Carla Kölling führtuns durch das wechselhafte Schicksal des Dorfs Trzębiel, zu Deutsch Triebel, wie es der Regisseur Andrzej Winiszewski in UNVERGESSENE GESCHICHTE (Historie Nezapomniane, DE/PL 2017) anhand deutscher und polnischer Augenzeugenberichte einzufangen versucht. Der Rückblick kommt ohne Pathos und laute Töne aus, schafft es aber letzten Endes nicht, mehr als ein flüchtiges Bild zu zeichnen.

 

Tappen in der Dunkelkammer – Die Entwicklung eines Fotos.

Leonie Koll rezensiert den Dokumentarfilm SZUKAJĄS TERESKI (Searching for Tereska, R: Kama Veymont, PL 2019), bei dem die Zuschauer:innen die Akteure auf ihrer Suche nach dem Menschen hinter einem der ikonischsten Bilder der Nachkriegszeit gewissermaßen begleiten. Dabei folgt Koll den Bewegungen des Films durch unterschiedliche Zeiten und Räume: vom jungen und modernen Warschau während eines zeitgenössischen Sommers bis in die kollektiven und individuellen Räume der vielfach überlagerten Erinnerung an eine Vergangenheit, von der das Warschau der Gegenwart immer noch geprägt ist und lobt die behutsame Entmystifizierung des Films.

 

Das Grauen als Musical.

Als Film des Monats Juli 2021 präsentiert die Mediothek des Osteuropa-Instituts SZABADOK (Ohrwurm, HU 2019) des Regisseurs Bernáth Szilárd und veröffentlicht dazu eine studentische Rezension aus dem Seminar. Der außergewöhnliche Kurzfilm kombiniert den Hintergrund des ungarischen Volksaufstands mit eingängiger Musicalmusik und bringt so die grausame Absurdität menschlicher Entscheidungen in Ausnahmesituationen auf die Leinwand.

Die vergessenen Opfer

Bettine Bredereck setzt den  Film „Melānijas hronika“ („The Chronicles Of Melanie“, 2016) des Regissseurs Viesturs Kairišs über das Schicksal der Opfer stalinistischer Deportationen im Baltikum in einen historischen, aber auch einen aktuellen politischen Kontext. Dabei lobt sie, wie nah die eindrückliche Filmästhetik den Zuschauenden kommt, kritisiert aber auch dramaturgische Schwächen und allzu heroisierende Stilisierungen.

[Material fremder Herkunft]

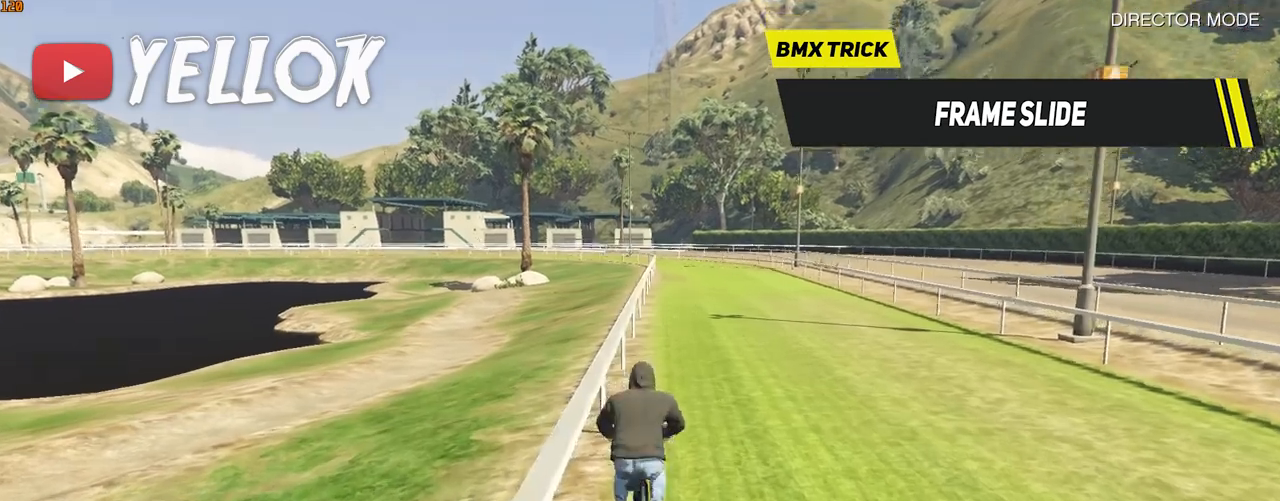
{"keys": ["ctrl_l"], "events": [[50, "space", "up"], [250, "ctrl_l", "down"]]}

Ein Dorf im Schatten der Geschichte


Nicolas Ellscheid geht in seiner Rezension zu „Krajina ve Stinu“ („Shadow Country“, 2020) den unbequemen Fragen nach, die der prämierte und durchgängig in schwarzweiß gehaltene Film stellt: Wer hat Schuld, wer ist im Recht, wie weit darf Rache gehen. Anhand des Mikrokosmos Dorf zeigt Regisseur Bohdan Sláma die Auswirkungen von nationalsozialistischem Terror und Holocaust auf die tschechisch-deutschen Grenzregion und die Menschen, die zurückbleiben.

Das weibliche Gesicht des Krieges


Margaret Pleskach rezensiert „Dylda“ („Bohnenstange“, 2019), Kantemir Balagovs zweiten Spielfilm über das Leningrad nach dem zweiten Weltkrieg. Mit der Darstellung drastischer Frauenschicksale jenseits des Schlachtsfelds gelingt ihm ein "einzigartiges und eindrucksvolles Filmerlebnis", dass nicht zuletzt neue Perspektiven auf alle Narrative ermöglicht.